Зимние вечера. Тихие труды и долгие разговоры про жизнь.
Рослая, сутулистая тетка Паня, приземистая кубоватая тетка Таня Мирошкина, тетка Фрося да баба Поля, тетя Шура да мать ее Ксения Ивановна, Коротковы.
Революция, Гражданская война да Отечественная… Раннее сиротство да горькое вдовство. Тяжкая работа. Голод да холод. Все вспоминалось.
– Ныне – белые придут из Голубинки, а назавтра – красные… Да зачнут стрелять, все горма горит…
– Папа у нас плотник. Такой хороший построил дом. Ну просто картинка. Его кораблем называли. Говорят: ваш дом как корабль… А вернулись – пустое место да яма. Бомба прямиком попала.

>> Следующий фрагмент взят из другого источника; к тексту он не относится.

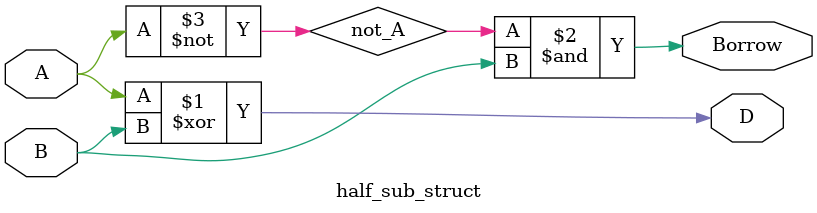
<source format=v>
module half_sub_struct(
    input A,      // Minuendo
    input B,      // Subtraendo
    output D,     // Diferença (A - B)
    output Borrow // Empréstimo
);
    // Declaração de fios internos
    wire not_A; // ~A
    wire A_xor_B; // A XOR B
    // Porta NOT
    not u1(not_A, A);
    // Porta XOR para diferença
    xor u2(D, A, B);
    // Porta AND para empréstimo
    and u3(Borrow, not_A, B);
endmodule

</source>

– Томка плачет: мамочка, я так исть хочу, аж голова кружится. Последнюю картошину ей отдала. Хочешь не хочешь, а иди на раздобудки. А куда итить? К Семикурганам, там, говорят, горчица осталась неубранная, под снегом можно насобирать. Или за хворостом с санками, через лед, на ту сторону. А потом обменять на свеклу. Да чтобы еще лесники не поймали… Санки отберут.
– Привезли нас под осень. Чистое поле. Сказали: тут и живите. Будет кулацкий поселок. Стали копать землянки…
– Мы бежим с дороги, на землю падаем. Да разве схоронишься. Самолет за самолетом, и низочко, прямо над нами ревут. Строчат из пулеметов. Детишков прикрывали… Да разве прикроешь…
Керосиновая лампа со стеклянным пузырем. Теплая печка. Низкий потолок. Тесные, но крепкие стены. И с хлебом уже наладилось. Желудевых лепешек не пекли, лебеду да вязовый лист не запаривали. С голоду уже не пухли. Бедность. Но можно жить. И потому о прошлом вспоминали спокойно, без слез. Долгие рассказы. Ксения Ивановна да Прасковья Ивановна, Татьяна Михайловна, Анна Алексеевна…
Обычно в такие вечера я готовил уроки или читал возле лампы.
Нынче хорошо, если знают друг друга по имени. Такое и соседство.